♠ Posted by Emmanuel in IMF at 8/01/2011 12:01:00 AMOne of the critiques levelled against Christine Lagarde in succeeding the ill-fated Dominique Strauss Kahn was that she was too closely associated with contemporary powers-that-be lurching from one crisis to another on the European scene. Having since assumed office as the current IMF managing director, it's only natural that she distance herself from recent manoeuvring while attempting to create an aura of objectivity. Familiar to all those who say they wish to set politics aside (as if that's really possible), the "technocratic pose" is now in effect. To accomplish this task, she lauds the IMF's activities in Europe in recent times while keeping her predecessor's name silent [shh], all the while striking themes of technocrat-speak for a post-DSK era of forced-upon austerity for any number of industrialized countries. She says...
The IMF had been an intellectual leader during the global economic crisis, with its early call for coordinated policy stimulus, Lagarde stated. “It has been a flexible financial partner, reforming its lending instruments and making available a record amount of support, totaling about $330 billion. And it is helping build a stronger global economy, through its policy advice and technical assistance efforts.”Once again, it's odd how she champions credible IMF reform when she herself was chosen on the basis of le ancien regime of European countries determining among themselves who should head the IMF. Moreover, I would certainly love to hear her version of why troubled Eurozone countries which availed of IMF funding were able to do so despite not primarily suffering from balance of payments problems which the institution was established to address [1, 2, 3].
But the IMF had to adapt to the changing needs of its members, Lagarde stated. She set out four organizing principles for an IMF that is even more effective, noting that they each begin with the letter C.
• The IMF must be client focused, preserving the stability of arguably its most important client, the international monetary system. But member countries are also the IMF’s clients. “And so by focusing on the policies needed to stabilize the system as a whole, the IMF can help its members find the policies best suited to deliver strong and stable growth over the long run,” Lagarde said.
• The IMF must understand better the connections both between and within countries.
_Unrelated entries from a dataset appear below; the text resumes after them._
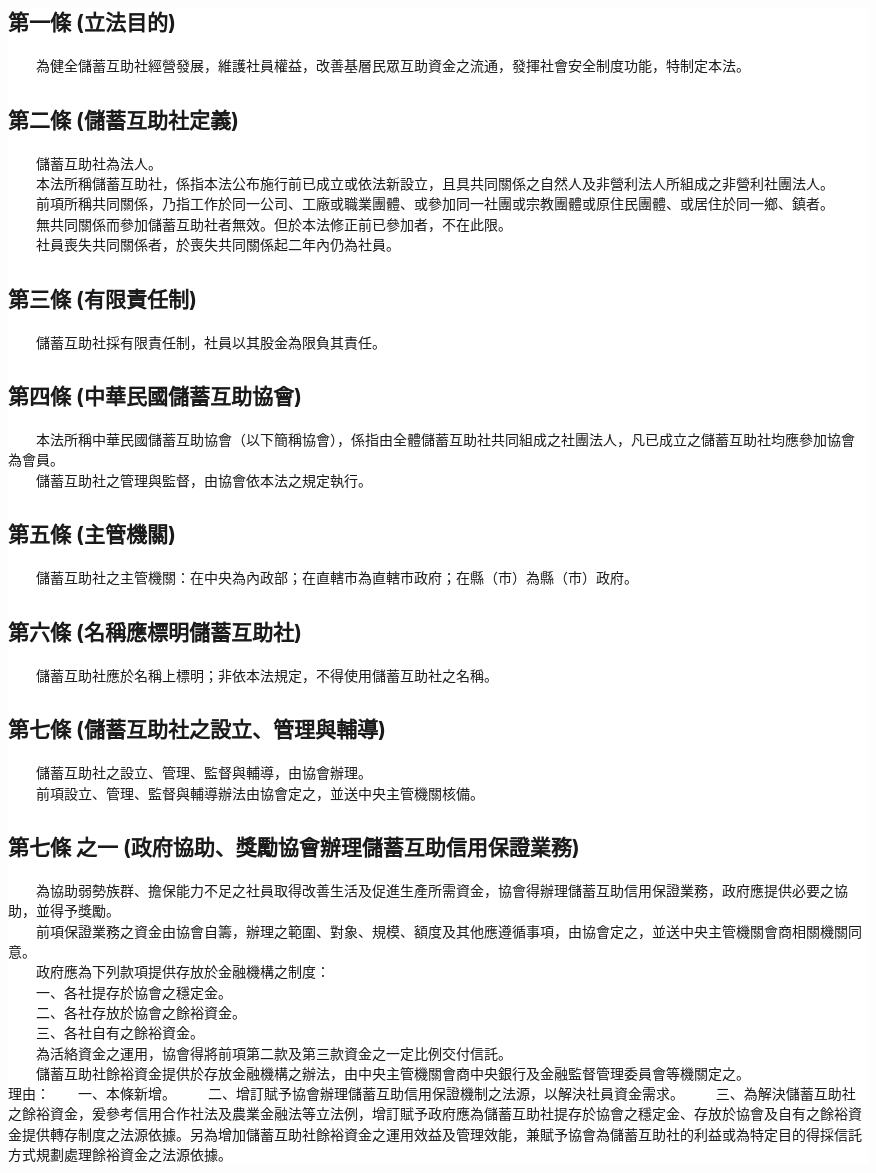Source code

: 第一條 (立法目的)
-----------------
　　為健全儲蓄互助社經營發展，維護社員權益，改善基層民眾互助資金之流通，發揮社會安全制度功能，特制定本法。  


第二條 (儲蓄互助社定義)
-----------------------
　　儲蓄互助社為法人。  
　　本法所稱儲蓄互助社，係指本法公布施行前已成立或依法新設立，且具共同關係之自然人及非營利法人所組成之非營利社團法人。  
　　前項所稱共同關係，乃指工作於同一公司、工廠或職業團體、或參加同一社團或宗教團體或原住民團體、或居住於同一鄉、鎮者。  
　　無共同關係而參加儲蓄互助社者無效。但於本法修正前已參加者，不在此限。  
　　社員喪失共同關係者，於喪失共同關係起二年內仍為社員。  


第三條 (有限責任制)
-------------------
　　儲蓄互助社採有限責任制，社員以其股金為限負其責任。  


第四條 (中華民國儲蓄互助協會)
-----------------------------
　　本法所稱中華民國儲蓄互助協會（以下簡稱協會），係指由全體儲蓄互助社共同組成之社團法人，凡已成立之儲蓄互助社均應參加協會為會員。  
　　儲蓄互助社之管理與監督，由協會依本法之規定執行。  


第五條 (主管機關)
-----------------
　　儲蓄互助社之主管機關：在中央為內政部；在直轄市為直轄市政府；在縣（市）為縣（市）政府。  


第六條 (名稱應標明儲蓄互助社)
-----------------------------
　　儲蓄互助社應於名稱上標明；非依本法規定，不得使用儲蓄互助社之名稱。  


第七條 (儲蓄互助社之設立、管理與輔導)
-------------------------------------
　　儲蓄互助社之設立、管理、監督與輔導，由協會辦理。  
　　前項設立、管理、監督與輔導辦法由協會定之，並送中央主管機關核備。  


第七條 之一 (政府協助、獎勵協會辦理儲蓄互助信用保證業務)
--------------------------------------------------------
　　為協助弱勢族群、擔保能力不足之社員取得改善生活及促進生產所需資金，協會得辦理儲蓄互助信用保證業務，政府應提供必要之協助，並得予獎勵。  
　　前項保證業務之資金由協會自籌，辦理之範圍、對象、規模、額度及其他應遵循事項，由協會定之，並送中央主管機關會商相關機關同意。  
　　政府應為下列款項提供存放於金融機構之制度：  
　　一、各社提存於協會之穩定金。  
　　二、各社存放於協會之餘裕資金。  
　　三、各社自有之餘裕資金。  
　　為活絡資金之運用，協會得將前項第二款及第三款資金之一定比例交付信託。  
　　儲蓄互助社餘裕資金提供於存放金融機構之辦法，由中央主管機關會商中央銀行及金融監督管理委員會等機關定之。  
理由：　　一、本條新增。
　　二、增訂賦予協會辦理儲蓄互助信用保證機制之法源，以解決社員資金需求。
　　三、為解決儲蓄互助社之餘裕資金，爰參考信用合作社法及農業金融法等立法例，增訂賦予政府應為儲蓄互助社提存於協會之穩定金、存放於協會及自有之餘裕資金提供轉存制度之法源依據。另為增加儲蓄互助社餘裕資金之運用效益及管理效能，兼賦予協會為儲蓄互助社的利益或為特定目的得採信託方式規劃處理餘裕資金之法源依據。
IMF staff are just completing a study of how policies in the world’s five most systemically important economies—China, the euro area, Japan, the United Kingdom, and the United States, affect stability in others. Within countries, the IMF must better understand connections such as macrofinancial linkages.
• The IMF must be comprehensive. “When evaluating the strength of an economy, we need to look beyond the standard economic and financial criteria to make sure that we don’t miss other factors—such as social concerns, or political economy issues—that may threaten macroeconomic stability,” Lagarde said.
• The IMF must be credible in how it works and how it is governed. “All countries should get fair treatment from the IMF—fair in listening to their views, fair in evaluating their policies, and fair in reporting them to the world,” Lagarde said. Credibility of the IMF’s governance is also essential for the institution to be effective. “For too long, the IMF’s voting structure reflected the economic realities of bygone days. But this is changing.” Last year, Lagarde noted, IMF members agreed to boost the voting power of the world’s fastest-growing economies.
In a way, the IMF is no more credible than it was before in terms of representativeness--Lagarde's leadership is certainly not a harbinger of change. It is also arguably less credible than it was before by encouraging "mission creep"--helping bail out rich countries whose woes do not deal with things the IMF was tasked to address. Indeed, this may not be your father's IMF but something rather less desirable.